From its humble beginnings, the organization’s vision was ambitious: to create a vast corridor of protected natural environments linking the forest massifs from the Sutton Mountains to those of the Parc National du Mont Orford. Twenty years later, Appalachian Corridor has established itself as the second largest conservation organization in Québec.

“I founded Appalachian Corridor with the hope that a large-scale conservation project would be carried out in a region that is both so wild and so close to large urban centres,” explains Ms. Gratton, who remains involved with the organization as a member of its board of directors.
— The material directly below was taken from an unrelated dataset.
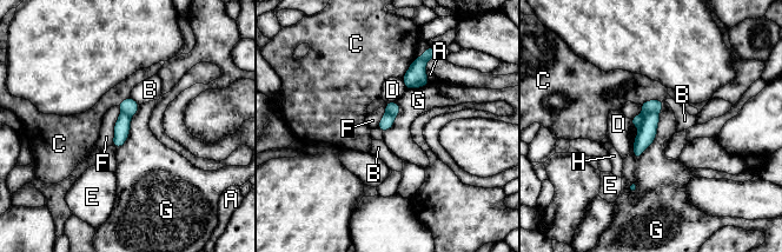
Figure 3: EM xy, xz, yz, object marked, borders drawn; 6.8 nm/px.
cleave 3:(650, 106) # A other, B other, C other, D other, E other, F other, G other, H other; a second neuron is stuck on

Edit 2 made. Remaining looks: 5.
done edits attach@2, cleave@3; rest unchecked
“The success of this initiative exceeds all my expectations,” she adds. “What I am most proud of is that this ambitious vision has inspired our affiliates and partners and, above all, that after 20 years, it continues to motivate an extraordinary team without which this project would never have achieved the notoriety it has today. My legacy is having had the idea, theirs is having protected 150 km2 of wilderness,” she concludes.

Appalachian Corridor co-founders: Francine Hone, Terri Monahan et Louise Gratton.

To that effect, over the course of the last two decades, Appalachian Corridor has contributed, in collaboration with the Nature Conservancy of Canada (NCC), its 17 affiliated members, and several partners to:

  • To protect in perpetuity more than 15,000 hectares of natural environments over a vast territory of action through more than 100 acquisitions and generous donations by landowners.
  • Create a network of conservation organizations unique in Quebec with 17 affiliated members dedicated to accelerating and increasing the number of conservation projects on their respective territories.
  • Conduct annual monitoring of threatened species involving up to ten species present on our territory.
  • Carry out tens of thousands of floristic and faunal data entries over the last two decades to have a portrait of the ecological diversity on our territory.
  • Participate in the management and annual monitoring of nearly 10,000 hectares of protected areas, including the Green Mountains Nature Reserve.
  • Contribute to the monitoring of the 7,200 hectares of the Green Mountains Nature Reserve.
  • Make annual investments of more than $1M to support the conservation activities of our affiliates members.
  • Be an employer of choice for 15 full-time conservation professionals and more than 15 seasonal employees, all dedicated to the health of the natural environments that surround us.

For Marie-José Auclair, president of the board of directors and a member of the organization since 2003, the 20-year milestone is an opportunity to look back on the moments, the people and the places that have marked the gains made in conservation in this segment of the Appalachians in southern Québec.

“Appalachian Corridor is first and foremost a unifying movement,” shares Ms. Auclair. “It is a vision that aims to unite everyone who is passionate about nature and for whom it is imperative to protect our region’s most precious riches: the natural environment that surrounds us,” she adds. “I’m very proud of the progress we’ve made in conservation on our territory, especially since these gains will have repercussions in perpetuity. It is a great legacy for present and future generations, and I am delighted to celebrate the impact of all these collective actions.”

In 2020, the Appalachian Corridor team acquired its first office in Eastman.

Mélanie Lelièvre, who has been the executive director of Appalachian Corridor for the past 15 years, is also pleased to take advantage of the organization’s 20th anniversary to recognize the gains made and the work that awaits her team and their partners in the years to come.

“The conservation movement and the activities led by Appalachian Corridor have the wind in their sails, fueled by a mobilization on the ground that is inspiring,” says Ms. Lelièvre. “At the same time, the urgency to act to protect nature has never been greater. This demonstrates the relevance of an organisation like ours,” she adds.

“Appalachian Corridor’s 20th anniversary is a great opportunity to recognize the advancement of our co-founders’ vision, to thank all our partners and donors, to celebrate our collective gains, and to look to the future,” adds Lelièvre. “We know that our foundation, which is built on excellence and tangible results, will serve us well as we face the important work ahead.”

Over the next months, Appalachian Corridor will be marking its 20th anniversary with historical articles and events to highlight the progress made and the great network of organizations and people who have contributed to the implementation of this vision. The organisation also plans to invite donors to support its annual fundraising campaign and will share its new strategic plan during the year.


Appalachian Corridor is a non-profit conservation organization whose mission is to protect the natural environments of the Appalachian region of southern Québec. Through its conservation activities on private land, its knowledge acquisition initiatives for the protection of species at risk and its natural environment enhancement initiatives, Appalachian Corridor provides local communities with the means to maintain and restore a living environment that respects the ecology of the region. Working closely with its partners, including the Nature Conservancy of Canada and its 17 affiliated members, as well as several funders and donors, Appalachian Corridor has helped protect more than 15,000 hectares on its territory of action. In 2022, the organization is celebrating 20 years of gains for nature and communities.